Tuesday, 15 December 2009

Christmas is coming

My mum has asked me if i will buy her the Susan Boyle CD for my dad for Christmas.
WOT ???. YOU EXPECT ME TO GO INTO A SHOP AND ASK FOR SUSAN BOYLE ON CD ???!!!. Perhaps you would like me to do it wearing a pink tutu and ballet shoes for maximum humiliation as well ?.
I said yes i would. I'm in a new town and no-one knows me here, If i keep my head down i'm sure i can get in and out of the shop without anyone spotting me. I must remember to take a porno magazine to wrap it up in.

That payment from the customer hasn't arrived yet. It's looking like Friday we will be breaking up for Christmas. I said i would go for a drink with Ryan, but i let slip i didn't like his mate. I don't think Ryan was impressed with that. He knows he's a bit funny but he said he was OK when you get to know him. Thinking about it, i had a similar problem with Jack and Daniel (Jack Daniels i just noticed that link) they didn't get along either and i felt awkward in the middle. I'll give him a second chance for Ryans sake.

I found my old I-pod the other day. It is the size of a packet of fags and weighs a ton. It didn't work though the battery was fucked.

A guy pulled up along side me in a car at lunchtime wanting directions to a local scrapyard. He spoke with a foreign accent and i couldn't understand him. I had to ask him three times to repeat the place he was looking for and i still couldn't get it. It was getting embarrassing, especially as he was very nice and i could understand the words "thanks you very much, it would be nice, very please"
In the end i pointed him in the direction of the nearest one i knew and hoped it was the one he wanted.
As he drove off i noticed he had a flat tyre at the back and he was driving on the rim. The scrapyard i sent him to must have been at least 3 miles away.

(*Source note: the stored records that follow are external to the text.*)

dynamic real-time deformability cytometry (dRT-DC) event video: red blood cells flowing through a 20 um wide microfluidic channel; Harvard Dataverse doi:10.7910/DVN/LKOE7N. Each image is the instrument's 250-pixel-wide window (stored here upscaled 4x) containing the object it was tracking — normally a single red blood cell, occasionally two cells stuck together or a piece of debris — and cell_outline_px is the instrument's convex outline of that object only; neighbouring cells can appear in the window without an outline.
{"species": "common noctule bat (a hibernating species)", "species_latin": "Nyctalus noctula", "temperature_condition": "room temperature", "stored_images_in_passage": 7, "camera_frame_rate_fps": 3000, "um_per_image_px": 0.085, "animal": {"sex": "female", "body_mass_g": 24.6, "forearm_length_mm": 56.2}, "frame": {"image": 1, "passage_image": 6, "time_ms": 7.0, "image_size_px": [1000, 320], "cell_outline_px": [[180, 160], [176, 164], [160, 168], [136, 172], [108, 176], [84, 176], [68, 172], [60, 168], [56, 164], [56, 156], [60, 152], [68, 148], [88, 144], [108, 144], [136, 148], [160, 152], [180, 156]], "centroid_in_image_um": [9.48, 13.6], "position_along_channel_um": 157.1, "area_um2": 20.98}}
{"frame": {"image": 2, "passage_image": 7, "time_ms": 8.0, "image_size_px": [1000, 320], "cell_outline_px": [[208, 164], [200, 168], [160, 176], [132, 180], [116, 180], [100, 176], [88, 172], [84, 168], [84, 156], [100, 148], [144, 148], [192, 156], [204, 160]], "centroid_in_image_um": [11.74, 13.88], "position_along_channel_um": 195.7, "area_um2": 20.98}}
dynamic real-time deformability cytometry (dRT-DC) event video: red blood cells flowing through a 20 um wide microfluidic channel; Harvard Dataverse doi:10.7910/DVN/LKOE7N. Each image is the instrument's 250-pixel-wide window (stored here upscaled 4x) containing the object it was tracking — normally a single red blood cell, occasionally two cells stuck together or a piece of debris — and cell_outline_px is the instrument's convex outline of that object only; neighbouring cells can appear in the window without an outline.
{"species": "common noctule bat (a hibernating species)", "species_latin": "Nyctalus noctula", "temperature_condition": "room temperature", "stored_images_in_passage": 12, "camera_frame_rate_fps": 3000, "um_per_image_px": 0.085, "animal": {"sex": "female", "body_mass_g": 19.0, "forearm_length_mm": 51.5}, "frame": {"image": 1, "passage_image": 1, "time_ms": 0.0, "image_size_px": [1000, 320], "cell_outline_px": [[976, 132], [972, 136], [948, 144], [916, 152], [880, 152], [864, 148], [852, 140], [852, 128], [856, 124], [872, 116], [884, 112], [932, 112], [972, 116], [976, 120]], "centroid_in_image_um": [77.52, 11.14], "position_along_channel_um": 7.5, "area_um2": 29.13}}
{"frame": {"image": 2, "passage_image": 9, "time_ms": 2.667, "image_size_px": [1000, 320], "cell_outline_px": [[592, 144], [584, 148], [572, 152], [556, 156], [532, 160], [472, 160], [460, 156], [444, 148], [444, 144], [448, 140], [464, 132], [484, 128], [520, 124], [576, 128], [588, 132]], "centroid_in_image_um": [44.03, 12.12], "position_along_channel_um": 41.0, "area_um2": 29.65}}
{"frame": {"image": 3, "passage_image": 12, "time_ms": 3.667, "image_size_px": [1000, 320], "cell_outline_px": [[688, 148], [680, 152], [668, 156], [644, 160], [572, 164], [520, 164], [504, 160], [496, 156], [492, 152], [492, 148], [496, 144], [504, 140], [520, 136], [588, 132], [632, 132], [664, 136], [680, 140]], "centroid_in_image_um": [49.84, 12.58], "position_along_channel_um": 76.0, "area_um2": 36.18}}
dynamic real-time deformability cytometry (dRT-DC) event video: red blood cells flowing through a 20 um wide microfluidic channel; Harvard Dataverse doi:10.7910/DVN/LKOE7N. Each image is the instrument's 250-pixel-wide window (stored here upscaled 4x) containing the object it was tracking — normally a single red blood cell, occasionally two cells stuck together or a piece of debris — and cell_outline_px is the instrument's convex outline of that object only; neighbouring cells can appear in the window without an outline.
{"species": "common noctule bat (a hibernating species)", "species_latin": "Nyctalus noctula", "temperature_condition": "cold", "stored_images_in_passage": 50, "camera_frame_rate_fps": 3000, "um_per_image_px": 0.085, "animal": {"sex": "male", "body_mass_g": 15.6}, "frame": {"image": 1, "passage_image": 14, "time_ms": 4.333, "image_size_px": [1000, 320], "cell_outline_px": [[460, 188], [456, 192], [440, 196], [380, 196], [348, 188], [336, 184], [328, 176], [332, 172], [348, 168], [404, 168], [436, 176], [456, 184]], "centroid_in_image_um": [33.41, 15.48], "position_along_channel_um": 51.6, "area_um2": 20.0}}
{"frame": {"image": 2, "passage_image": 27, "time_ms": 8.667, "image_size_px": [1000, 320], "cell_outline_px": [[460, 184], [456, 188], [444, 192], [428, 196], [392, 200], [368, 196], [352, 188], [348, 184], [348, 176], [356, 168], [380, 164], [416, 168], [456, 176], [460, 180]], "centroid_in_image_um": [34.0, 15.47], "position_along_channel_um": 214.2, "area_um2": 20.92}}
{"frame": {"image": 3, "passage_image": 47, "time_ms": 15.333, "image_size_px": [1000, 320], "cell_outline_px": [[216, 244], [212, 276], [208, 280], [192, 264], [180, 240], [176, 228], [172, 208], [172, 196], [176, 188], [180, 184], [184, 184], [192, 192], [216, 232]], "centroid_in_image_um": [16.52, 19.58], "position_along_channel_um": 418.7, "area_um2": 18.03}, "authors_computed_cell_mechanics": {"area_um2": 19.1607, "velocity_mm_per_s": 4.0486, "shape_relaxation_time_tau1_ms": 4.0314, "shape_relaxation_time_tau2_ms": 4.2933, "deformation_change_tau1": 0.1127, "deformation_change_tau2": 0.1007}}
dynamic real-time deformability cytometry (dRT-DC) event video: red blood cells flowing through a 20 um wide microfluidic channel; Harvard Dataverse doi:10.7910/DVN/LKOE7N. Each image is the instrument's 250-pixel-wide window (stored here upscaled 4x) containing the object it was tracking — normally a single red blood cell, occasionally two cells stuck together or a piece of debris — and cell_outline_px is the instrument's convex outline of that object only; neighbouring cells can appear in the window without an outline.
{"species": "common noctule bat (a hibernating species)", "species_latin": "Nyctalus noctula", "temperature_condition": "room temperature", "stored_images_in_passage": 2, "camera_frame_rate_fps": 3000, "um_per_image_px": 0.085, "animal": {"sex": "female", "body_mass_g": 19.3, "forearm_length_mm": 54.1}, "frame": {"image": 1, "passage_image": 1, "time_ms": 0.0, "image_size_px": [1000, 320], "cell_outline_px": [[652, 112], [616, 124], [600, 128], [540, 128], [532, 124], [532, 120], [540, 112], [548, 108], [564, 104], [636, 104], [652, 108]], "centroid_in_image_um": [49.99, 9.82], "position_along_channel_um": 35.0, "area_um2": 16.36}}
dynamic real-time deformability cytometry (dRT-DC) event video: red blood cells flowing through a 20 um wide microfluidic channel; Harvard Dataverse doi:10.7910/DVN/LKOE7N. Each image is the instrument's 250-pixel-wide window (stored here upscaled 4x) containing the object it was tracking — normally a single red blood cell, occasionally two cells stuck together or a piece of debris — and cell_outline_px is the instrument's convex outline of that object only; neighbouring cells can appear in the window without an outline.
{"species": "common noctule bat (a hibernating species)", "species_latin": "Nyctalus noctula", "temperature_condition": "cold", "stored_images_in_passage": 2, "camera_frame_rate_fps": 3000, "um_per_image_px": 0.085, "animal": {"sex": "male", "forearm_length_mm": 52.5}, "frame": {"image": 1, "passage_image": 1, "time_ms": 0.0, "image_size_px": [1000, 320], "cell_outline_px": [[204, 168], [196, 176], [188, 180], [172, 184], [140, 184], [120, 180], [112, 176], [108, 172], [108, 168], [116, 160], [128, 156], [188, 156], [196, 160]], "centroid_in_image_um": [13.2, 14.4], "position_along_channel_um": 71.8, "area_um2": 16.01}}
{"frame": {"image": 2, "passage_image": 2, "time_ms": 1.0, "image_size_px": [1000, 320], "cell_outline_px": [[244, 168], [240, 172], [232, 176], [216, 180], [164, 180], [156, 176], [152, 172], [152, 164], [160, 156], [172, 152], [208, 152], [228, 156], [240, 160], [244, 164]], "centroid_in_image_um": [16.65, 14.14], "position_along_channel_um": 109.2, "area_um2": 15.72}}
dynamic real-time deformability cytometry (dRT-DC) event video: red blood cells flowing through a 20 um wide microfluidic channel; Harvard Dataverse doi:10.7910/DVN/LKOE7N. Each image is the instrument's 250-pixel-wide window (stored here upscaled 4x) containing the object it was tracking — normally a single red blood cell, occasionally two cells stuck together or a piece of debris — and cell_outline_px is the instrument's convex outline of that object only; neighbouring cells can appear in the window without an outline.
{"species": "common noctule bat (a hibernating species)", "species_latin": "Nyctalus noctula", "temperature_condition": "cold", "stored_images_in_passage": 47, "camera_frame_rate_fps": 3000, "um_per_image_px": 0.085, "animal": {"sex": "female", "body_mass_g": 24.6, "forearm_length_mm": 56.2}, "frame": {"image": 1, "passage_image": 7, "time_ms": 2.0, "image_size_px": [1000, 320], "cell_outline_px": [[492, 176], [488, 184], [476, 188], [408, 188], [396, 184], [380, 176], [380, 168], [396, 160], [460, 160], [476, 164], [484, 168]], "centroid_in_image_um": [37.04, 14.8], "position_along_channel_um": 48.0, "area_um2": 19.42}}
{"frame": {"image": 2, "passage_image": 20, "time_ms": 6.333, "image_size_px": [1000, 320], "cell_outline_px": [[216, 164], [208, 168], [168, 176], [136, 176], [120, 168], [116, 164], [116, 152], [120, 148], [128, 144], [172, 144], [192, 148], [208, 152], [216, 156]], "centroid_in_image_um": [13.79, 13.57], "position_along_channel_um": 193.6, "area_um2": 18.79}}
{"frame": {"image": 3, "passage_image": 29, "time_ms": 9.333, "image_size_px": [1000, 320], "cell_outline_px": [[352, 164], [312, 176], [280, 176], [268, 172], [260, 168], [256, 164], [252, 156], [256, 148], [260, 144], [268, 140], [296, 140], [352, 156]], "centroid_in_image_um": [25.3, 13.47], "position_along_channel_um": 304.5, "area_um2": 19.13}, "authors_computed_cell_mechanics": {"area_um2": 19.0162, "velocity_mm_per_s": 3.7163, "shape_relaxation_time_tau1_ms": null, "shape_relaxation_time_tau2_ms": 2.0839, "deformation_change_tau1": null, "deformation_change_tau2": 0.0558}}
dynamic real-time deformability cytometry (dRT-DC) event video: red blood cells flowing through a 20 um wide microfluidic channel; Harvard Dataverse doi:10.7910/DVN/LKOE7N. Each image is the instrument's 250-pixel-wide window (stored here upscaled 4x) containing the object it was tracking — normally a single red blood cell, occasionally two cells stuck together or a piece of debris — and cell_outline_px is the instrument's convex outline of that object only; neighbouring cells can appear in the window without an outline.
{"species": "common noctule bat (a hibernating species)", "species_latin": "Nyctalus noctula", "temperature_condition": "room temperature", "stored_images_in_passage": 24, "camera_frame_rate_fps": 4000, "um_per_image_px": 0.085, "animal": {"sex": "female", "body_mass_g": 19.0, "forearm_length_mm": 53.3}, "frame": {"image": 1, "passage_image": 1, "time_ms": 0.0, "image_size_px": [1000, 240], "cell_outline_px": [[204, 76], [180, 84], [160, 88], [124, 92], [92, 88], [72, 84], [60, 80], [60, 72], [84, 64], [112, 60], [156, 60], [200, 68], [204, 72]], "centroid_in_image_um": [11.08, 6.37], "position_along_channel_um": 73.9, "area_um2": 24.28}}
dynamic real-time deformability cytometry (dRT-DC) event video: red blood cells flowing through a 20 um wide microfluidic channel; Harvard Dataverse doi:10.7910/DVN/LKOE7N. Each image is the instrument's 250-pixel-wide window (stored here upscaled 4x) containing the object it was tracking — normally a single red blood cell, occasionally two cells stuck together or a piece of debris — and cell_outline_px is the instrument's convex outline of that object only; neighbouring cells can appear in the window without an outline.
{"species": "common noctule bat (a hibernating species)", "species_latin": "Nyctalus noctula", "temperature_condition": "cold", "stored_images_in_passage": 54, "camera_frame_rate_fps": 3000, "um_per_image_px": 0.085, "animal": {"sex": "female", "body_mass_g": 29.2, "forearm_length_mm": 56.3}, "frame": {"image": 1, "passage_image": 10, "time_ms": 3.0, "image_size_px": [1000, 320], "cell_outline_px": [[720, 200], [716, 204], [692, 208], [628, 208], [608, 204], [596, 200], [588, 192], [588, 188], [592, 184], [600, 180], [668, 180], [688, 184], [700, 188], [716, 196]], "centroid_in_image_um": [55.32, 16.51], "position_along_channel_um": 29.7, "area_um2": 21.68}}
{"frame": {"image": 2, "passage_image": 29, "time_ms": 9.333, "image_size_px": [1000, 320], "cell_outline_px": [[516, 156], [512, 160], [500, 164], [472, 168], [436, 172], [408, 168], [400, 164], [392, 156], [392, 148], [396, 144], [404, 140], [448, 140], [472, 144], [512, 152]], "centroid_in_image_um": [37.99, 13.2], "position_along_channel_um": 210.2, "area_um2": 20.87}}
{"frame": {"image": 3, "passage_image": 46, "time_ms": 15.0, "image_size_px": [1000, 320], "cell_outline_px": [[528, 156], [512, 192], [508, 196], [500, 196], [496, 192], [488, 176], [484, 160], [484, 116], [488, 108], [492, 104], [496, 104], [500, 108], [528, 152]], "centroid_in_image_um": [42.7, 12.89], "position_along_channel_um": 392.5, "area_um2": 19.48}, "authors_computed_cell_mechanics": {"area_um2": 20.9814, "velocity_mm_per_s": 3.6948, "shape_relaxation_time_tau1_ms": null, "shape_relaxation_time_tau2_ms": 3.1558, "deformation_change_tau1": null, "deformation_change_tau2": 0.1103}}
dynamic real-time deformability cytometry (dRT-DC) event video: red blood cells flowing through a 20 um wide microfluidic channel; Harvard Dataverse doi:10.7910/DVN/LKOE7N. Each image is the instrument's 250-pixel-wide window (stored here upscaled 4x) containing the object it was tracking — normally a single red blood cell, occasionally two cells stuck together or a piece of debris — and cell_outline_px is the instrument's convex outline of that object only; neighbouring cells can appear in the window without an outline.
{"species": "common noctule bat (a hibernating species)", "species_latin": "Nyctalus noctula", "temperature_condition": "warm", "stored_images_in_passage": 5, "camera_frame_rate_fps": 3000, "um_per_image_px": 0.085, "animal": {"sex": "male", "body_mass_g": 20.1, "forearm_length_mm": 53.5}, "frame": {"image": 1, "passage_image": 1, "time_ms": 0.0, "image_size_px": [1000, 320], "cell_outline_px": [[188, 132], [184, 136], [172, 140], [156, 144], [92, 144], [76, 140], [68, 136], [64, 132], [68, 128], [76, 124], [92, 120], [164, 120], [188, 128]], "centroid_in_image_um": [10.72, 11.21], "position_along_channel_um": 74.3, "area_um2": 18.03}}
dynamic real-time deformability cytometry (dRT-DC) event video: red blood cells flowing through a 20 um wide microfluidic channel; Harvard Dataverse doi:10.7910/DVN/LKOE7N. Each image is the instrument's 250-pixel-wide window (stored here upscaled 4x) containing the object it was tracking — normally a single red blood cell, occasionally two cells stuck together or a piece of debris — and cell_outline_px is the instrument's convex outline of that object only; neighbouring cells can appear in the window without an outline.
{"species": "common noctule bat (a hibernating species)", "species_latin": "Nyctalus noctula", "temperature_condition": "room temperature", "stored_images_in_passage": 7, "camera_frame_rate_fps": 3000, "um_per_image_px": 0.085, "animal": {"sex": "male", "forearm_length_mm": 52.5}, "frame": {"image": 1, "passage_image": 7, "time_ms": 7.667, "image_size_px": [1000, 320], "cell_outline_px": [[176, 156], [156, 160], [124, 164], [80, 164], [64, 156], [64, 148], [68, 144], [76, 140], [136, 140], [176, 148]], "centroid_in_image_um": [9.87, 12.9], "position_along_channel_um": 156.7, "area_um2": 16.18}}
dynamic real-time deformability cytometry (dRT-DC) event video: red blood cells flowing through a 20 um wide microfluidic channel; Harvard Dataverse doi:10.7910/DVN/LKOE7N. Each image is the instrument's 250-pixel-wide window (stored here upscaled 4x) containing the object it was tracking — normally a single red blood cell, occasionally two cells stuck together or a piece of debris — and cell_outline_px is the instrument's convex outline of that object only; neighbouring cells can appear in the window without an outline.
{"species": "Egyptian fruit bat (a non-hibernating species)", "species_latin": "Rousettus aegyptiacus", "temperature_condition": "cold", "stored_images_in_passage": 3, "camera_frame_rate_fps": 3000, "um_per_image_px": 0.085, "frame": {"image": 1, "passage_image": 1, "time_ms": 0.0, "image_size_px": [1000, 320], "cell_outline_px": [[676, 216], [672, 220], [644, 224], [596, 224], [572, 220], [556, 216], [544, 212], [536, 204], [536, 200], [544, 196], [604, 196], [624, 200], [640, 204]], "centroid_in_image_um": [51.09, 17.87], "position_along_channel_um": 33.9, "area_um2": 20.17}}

What can i buy myself for Christmas ?. I always get myself something but what do i want this year ?
Must look through the small ads for a sexy man willing to do anything i want for a night.


Writer said...

I saw the Susan Boyle CD yesterday at a local bookstore. I'm shamefacedly admit that I was sucked in as soon as I heard her voice. But my friend brought me back to earth with the right amount of "What the hell are you thinking?"

Also a date ending in sex would be a wonderful gift for Xmas...or maybe you should just come home and find him on your bed with a bow on his cock. :D

vilges suola said...

Dear, dear, you'll have Halifax's old ladies pointing you out in the street, saying 'eee, that's 'im at fair likes Syoosan Boyle singin Silent Night. A bet 'e's a right grand lad. As 'e a girlfriend?'

You could order it from Amazon to avoid the ignominy.

I'm going to have to get you into cooking, Michael - the accomplished gentleman arse-bandit doesn't rely on freezers and microwaves when entertaining. Only Susan Boyle fans do that.

Mambam said...

I was interested in the line "i saw the Susan Boyle CD yesterday at a local bookstore"
I saw a book about Susan Boyle in a local Record Store.
What's happening in the world ?. My next door neighbour gets his electricity from British Gas and his Gas from Southern Electric !!.

P.s. if you are offering, i'll provide the bow....

I think i need to but a Delia Smith book and start there. I mentioned it as a joke to someone at work and i've heard through the grapevine that i have one coming as a present.
I'll let you know.
By the way, My grandad once asked me to get him a Foster & Allen Tape (TAPE!!). The humiliation still haunts me to this day because i knew the guy who was serving me. He asked me to sign a piece of paper before he would give it to me. and i asked him why ? he said "because we have to pass on all the names and addresses to the local police so they can check i wasn't an escaped nutter from the local asylum"

drucloud said...

mum loved her irish music danial o`donnaled exc got used to but did draw the line in buying her tickets maybe ryans more is more interesting when your bladded .
anyway this thing yore looking fo in personal ads look under male jigalow
dru x

Anonymous said...

awww the things we do for mother....I recomend dark sunglasses and a cap when going in to get it....lol

Paul said...

You've bought yourself a house, isn't that enough of a christmas present for anyone?

Anonymous said...

Send me oyur address and I'm on my way.